→ **EXCERPTED TEXT**

Multinational corporations are the driving force behind globalisation, and many commentators agree that they have benefited from it most. Larger than many host nations, the multinationals are often in a powerful position to dictate terms. Payment of bribes or 'commission' has fuelled corruption and secured favourable terms for multinational companies in their operations around the world.

The consequences of this growing corporate power can be seen clearly in relation to their foreign investment role. At its best, investment by a foreign company can provide jobs, stimulate economic growth and offer developing countries access to key technology and skills. At its worst, multinationals just exploit the cheap labour or natural resources which poor countries offer, and leave them nothing in return. So how can we ensure that all investment follows best practice?

Many governments have made performance requirements of multinationals so as to ensure that their presence works for the benefit of the host community. For example, any hotel chain wishing to start up business in China has had to do so in partnership with a Chinese enterprise.

Most of the staff employed at the hotel must be Chinese, and the resources needed to run the hotel must be bought from local producers, ensuring that local people benefit from the new jobs on offer. Because the hotel is jointly owned, its profits are shared between the foreign and Chinese sides. In this way, China has managed to use foreign investment to its maximum advantage.

→ **GIVEN ENTRIES**
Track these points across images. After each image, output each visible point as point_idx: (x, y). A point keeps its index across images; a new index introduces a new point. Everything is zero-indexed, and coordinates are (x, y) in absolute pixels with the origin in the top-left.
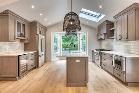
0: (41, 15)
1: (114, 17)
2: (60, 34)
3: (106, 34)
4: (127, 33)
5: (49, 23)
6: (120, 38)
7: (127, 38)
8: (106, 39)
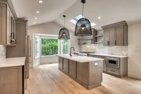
0: (38, 12)
1: (102, 27)
2: (40, 36)
3: (92, 39)
4: (116, 40)
5: (34, 23)
6: (109, 44)
7: (116, 44)
8: (92, 43)
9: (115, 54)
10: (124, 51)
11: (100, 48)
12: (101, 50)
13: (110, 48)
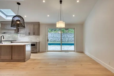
4: (34, 32)
6: (29, 34)
7: (34, 34)
8: (15, 33)
9: (33, 40)
10: (38, 39)
11: (22, 37)
12: (22, 38)
13: (29, 37)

→ **ASSIGNED TASK**
In the text on multinational corporations, what must a hotel chain do to start up business in China?

→ **SOLVED EXERCISE**
It must go into partnership with a Chinese enterprise.